# My new photography website



## audun0905 (Jan 23, 2012)

So, i've finshed my website. There will mainly be nature and wildlife there. I'm a freelancer and not professional by the way so don't get too high expectations 

http://audunkrogstad.com

I will update on twitter whenever I publish new photos, so if you want to see more in the future, follow me here:

https://twitter.com/#!/audun0905

edit: I get an error when pressing the website link, so you might want to just type audunkrogstad.com in the browser.


----------



## AceCo55 (Jan 23, 2012)

Once I dropped the "s" in https, the link worked OK
My initial impressions (and I am a silly old man so feel free to discount them completely):
I found the overall look quite dark - but that could be your photographic style.
Each photo took a while to load - if I was a casual visitor to your site, I would probably leave after a short while.
Your nav bar on the left works fine. I found your categories interesting (Nature / Wildlife / Misc) The "nature" seemed to be "Landscapes"?
Misc - this may be limiting as you add more images. I think I would be a bit more specific.
You only have three gallery categories - does this structure allow your website to expand?
For me, I would rather have seen larger images than have the "wasted" background surrounding the active part of the screen.
Again - these are the ramblings of an old man so do with them what you want.


----------



## audun0905 (Jan 23, 2012)

I agree that the categories is very limited and some might not suit the photos, but I pretty much photograph everything I come across, so it's hard to not limit the photos to certain categories. I'm not sure how to view the photos in full sdize, or blur out the background when you view them yet. I'll look into it.
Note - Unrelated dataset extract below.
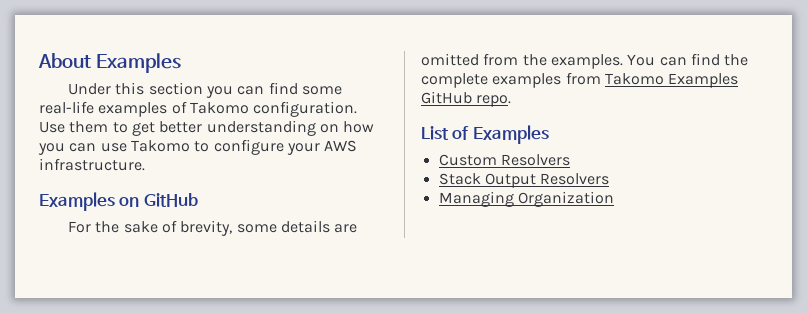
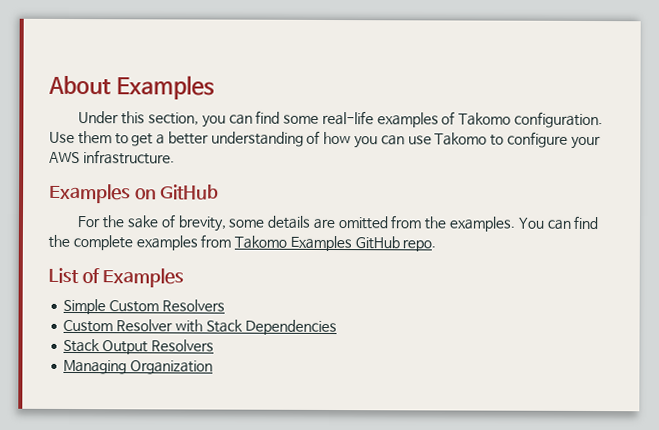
[148,82,203,95] section -> [147,112,199,126] section,
(155, 129) none -> [156,134,166,145] a
[319,124,339,133] on -> [306,130,321,144] of
(549, 134) none -> [63,298,107,315] Simple
(570, 160) none -> [63,319,337,336] // Custom Resolver with Stack Dependencies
The website is animated, so for some it might be slow. For me, my friends and our schools computers it uses about half a second to load each picture. I'm not sure how slow they load if you have an older computer or below-average internet. Do you? So far i've only showed it to people with good computers and internet so it might have something to do with that.


----------



## JReichert (Mar 17, 2012)

Yup, it's the "s" - that's usually for an internal site (think email) for companies and whatnot.
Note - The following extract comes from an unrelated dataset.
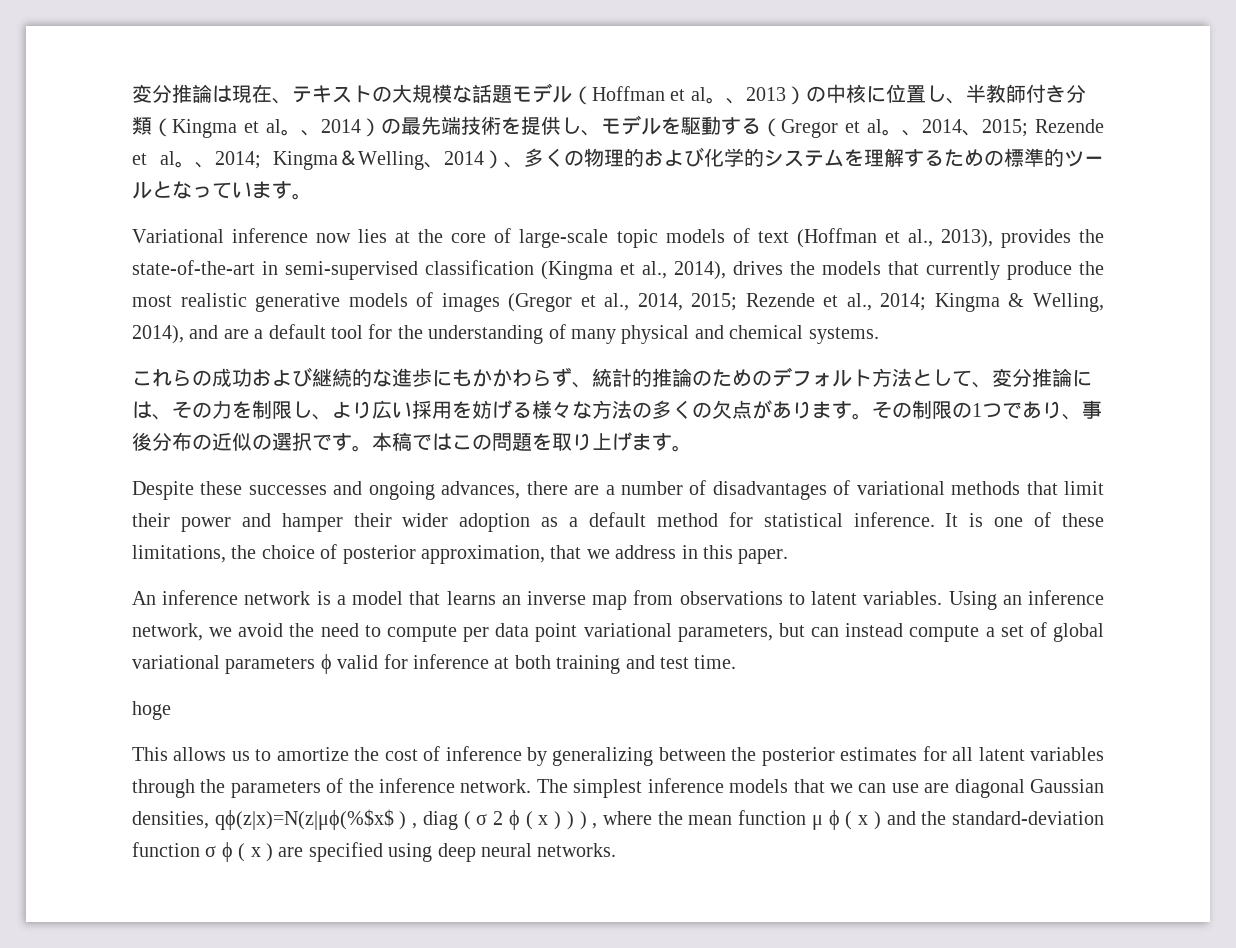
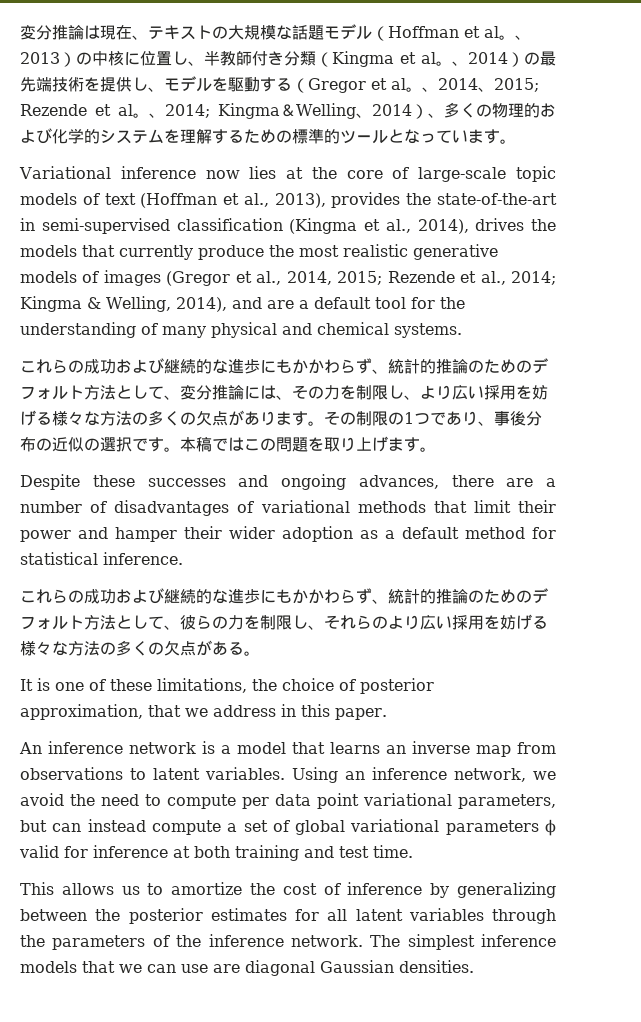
(935, 519) none -> [20,588,548,604] [20,614,548,630] [20,640,260,656] // これらの成功および継続的な進歩にもかかわらず、統計的推論のためのデフォルト方法として、彼らの力を制限し、それらのより広い採用を妨げる様々な方法の多くの欠点がある。 //
[132,701,171,720] // hoge -> (413, 851) none
[132,809,1105,830] [132,842,617,862] densities, qϕ(z|x)=N(z|μϕ(%$x$ ) , diag ( σ 2 ϕ ( x ) ) ) , where the mean function μ ϕ ( x ) and the standard-deviation function σ ϕ ( x ) are specified using deep neural networks. -> [399,960,474,973] densities.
There seems to be a real mishmash of styles.  The moody photo of the mountains with the 2 birds flying is nice to contemplate with just a bit of tweaking in the composition could be a great photo.  In contrast, the "Environment" photo that is orange and fuzzy and looks like it was taken with a camera phone and unsteady hand?  I don't get it.  The bald eagle that is viewed from the side needs much more post-processing, IMO.  Some photos have a ton of post and some are greatly in need of it - hence I can't get an idea of what your vision is.


----------



## cgipson1 (Mar 17, 2012)

I am on a really fast system, with really fast internet access... and your site is slower than it should be.  Slow enough that I left without looking at everything. I suspect you might need to calibrate you monitor.. and correct exposures on some of your shots. There are also several shots that could benefit from some contrast... unless you like the washed out look!  :0


----------